A common misconception that dog owners have is that they, or other dogs, can show their fearful dog, that something is safe. While a dog that is merely inexperienced in a situation may take cues from other dogs regarding how it should feel about or behave around something new and scary, a fearful dog will not. I have watched climbers scale rock faces with the ease of a gecko, yet when roped in and fifty feet up myself, have been so frightened the only movement I was able to make was the uncontrollable shaking of my legs, regardless of how easy someone else made it look.
If we are with a person who is afraid of something, we recognize from their facial expressions, body language and what they tell us, the extent of their fear. It would be callous and insensitive to insist that someone afraid of snakes lets you drape your pet python over their shoulder.

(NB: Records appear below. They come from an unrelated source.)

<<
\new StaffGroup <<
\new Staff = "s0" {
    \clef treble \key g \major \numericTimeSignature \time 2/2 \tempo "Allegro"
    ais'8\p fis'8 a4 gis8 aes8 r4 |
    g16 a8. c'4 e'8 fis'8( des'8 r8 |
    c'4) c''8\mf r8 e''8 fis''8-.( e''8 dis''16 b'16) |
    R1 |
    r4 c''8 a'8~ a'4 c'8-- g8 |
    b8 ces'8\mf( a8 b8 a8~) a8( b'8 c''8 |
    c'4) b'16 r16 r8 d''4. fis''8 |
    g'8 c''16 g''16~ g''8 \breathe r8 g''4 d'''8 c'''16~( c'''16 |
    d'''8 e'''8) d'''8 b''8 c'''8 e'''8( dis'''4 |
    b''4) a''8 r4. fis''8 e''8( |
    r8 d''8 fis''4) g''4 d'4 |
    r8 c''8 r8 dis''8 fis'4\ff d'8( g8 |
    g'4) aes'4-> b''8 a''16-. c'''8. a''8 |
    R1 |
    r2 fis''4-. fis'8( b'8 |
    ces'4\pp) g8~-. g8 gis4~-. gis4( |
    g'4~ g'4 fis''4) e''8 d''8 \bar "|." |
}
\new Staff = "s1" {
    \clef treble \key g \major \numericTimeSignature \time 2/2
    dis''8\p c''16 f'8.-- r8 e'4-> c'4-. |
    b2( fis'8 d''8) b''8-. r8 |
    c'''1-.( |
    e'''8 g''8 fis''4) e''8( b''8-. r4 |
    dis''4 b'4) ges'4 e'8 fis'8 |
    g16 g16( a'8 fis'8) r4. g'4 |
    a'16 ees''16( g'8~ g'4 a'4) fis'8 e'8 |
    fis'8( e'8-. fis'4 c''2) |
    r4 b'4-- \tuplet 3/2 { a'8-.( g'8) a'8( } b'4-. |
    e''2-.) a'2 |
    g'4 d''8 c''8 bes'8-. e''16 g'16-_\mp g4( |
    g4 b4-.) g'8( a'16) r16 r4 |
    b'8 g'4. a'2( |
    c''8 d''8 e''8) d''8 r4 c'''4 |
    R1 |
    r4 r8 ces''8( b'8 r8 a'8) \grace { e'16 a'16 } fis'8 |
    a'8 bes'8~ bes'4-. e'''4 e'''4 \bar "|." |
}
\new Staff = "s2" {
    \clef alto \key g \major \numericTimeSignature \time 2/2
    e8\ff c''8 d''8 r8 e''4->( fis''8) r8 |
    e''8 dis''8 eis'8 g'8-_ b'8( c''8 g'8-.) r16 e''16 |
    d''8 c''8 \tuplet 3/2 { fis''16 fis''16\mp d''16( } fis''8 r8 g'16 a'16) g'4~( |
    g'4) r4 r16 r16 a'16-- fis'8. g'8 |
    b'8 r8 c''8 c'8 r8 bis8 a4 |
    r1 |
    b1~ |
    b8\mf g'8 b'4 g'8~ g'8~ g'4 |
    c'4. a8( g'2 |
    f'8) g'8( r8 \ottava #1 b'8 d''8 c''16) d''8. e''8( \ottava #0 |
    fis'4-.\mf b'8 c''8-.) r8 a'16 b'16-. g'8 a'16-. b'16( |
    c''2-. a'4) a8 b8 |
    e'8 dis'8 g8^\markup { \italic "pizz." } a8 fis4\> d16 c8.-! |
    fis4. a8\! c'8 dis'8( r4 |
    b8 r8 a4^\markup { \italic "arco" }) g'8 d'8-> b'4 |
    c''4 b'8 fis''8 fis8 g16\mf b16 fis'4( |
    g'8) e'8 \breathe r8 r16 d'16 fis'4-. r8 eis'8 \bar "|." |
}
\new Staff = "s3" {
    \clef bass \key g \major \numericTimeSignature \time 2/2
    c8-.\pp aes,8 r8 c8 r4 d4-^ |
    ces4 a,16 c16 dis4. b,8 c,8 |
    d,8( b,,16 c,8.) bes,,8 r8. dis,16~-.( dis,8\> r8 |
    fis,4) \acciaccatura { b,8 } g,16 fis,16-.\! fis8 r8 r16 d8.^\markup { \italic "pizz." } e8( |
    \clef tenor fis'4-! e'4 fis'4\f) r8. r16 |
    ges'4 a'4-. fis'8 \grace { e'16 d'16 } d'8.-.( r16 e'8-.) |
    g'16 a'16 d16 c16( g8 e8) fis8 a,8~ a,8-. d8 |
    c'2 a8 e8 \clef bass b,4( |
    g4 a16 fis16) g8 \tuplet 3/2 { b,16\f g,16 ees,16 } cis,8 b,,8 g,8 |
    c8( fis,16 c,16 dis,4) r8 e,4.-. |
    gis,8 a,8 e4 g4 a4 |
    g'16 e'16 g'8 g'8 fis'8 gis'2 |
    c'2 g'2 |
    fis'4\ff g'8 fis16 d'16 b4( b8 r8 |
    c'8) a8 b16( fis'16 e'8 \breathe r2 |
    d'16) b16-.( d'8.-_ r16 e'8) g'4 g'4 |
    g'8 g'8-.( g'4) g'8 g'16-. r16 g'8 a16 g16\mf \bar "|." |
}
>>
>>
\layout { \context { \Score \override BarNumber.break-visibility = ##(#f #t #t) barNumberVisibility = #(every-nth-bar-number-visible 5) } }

Forcing them to let you show them how harmless the snake is is not going to eliminate their fear and you’ll likely lose a friend in the process.
Dogs try in subtle and not so subtle ways to express their fear of things, yet this notion that by forcing them to ‘deal with it’ we are doing them a favor, is pervasive and potentially dangerous. Changing emotional responses to situations is difficult if not impossible. If it was easy to do there would be no Hollywood movies about angst filled family gatherings at the holidays. Our parents and relatives would not ‘push our buttons’ simply by making an off-hand comment or suggestion.
Your dog’s fear may seem silly or be frustrating to you, but that does not change the fact that it is very real and powerful for them. Understanding and accepting that your dog is scared, and this fear is not under their control, or yours, is an important step in learning how to help a fearful dog.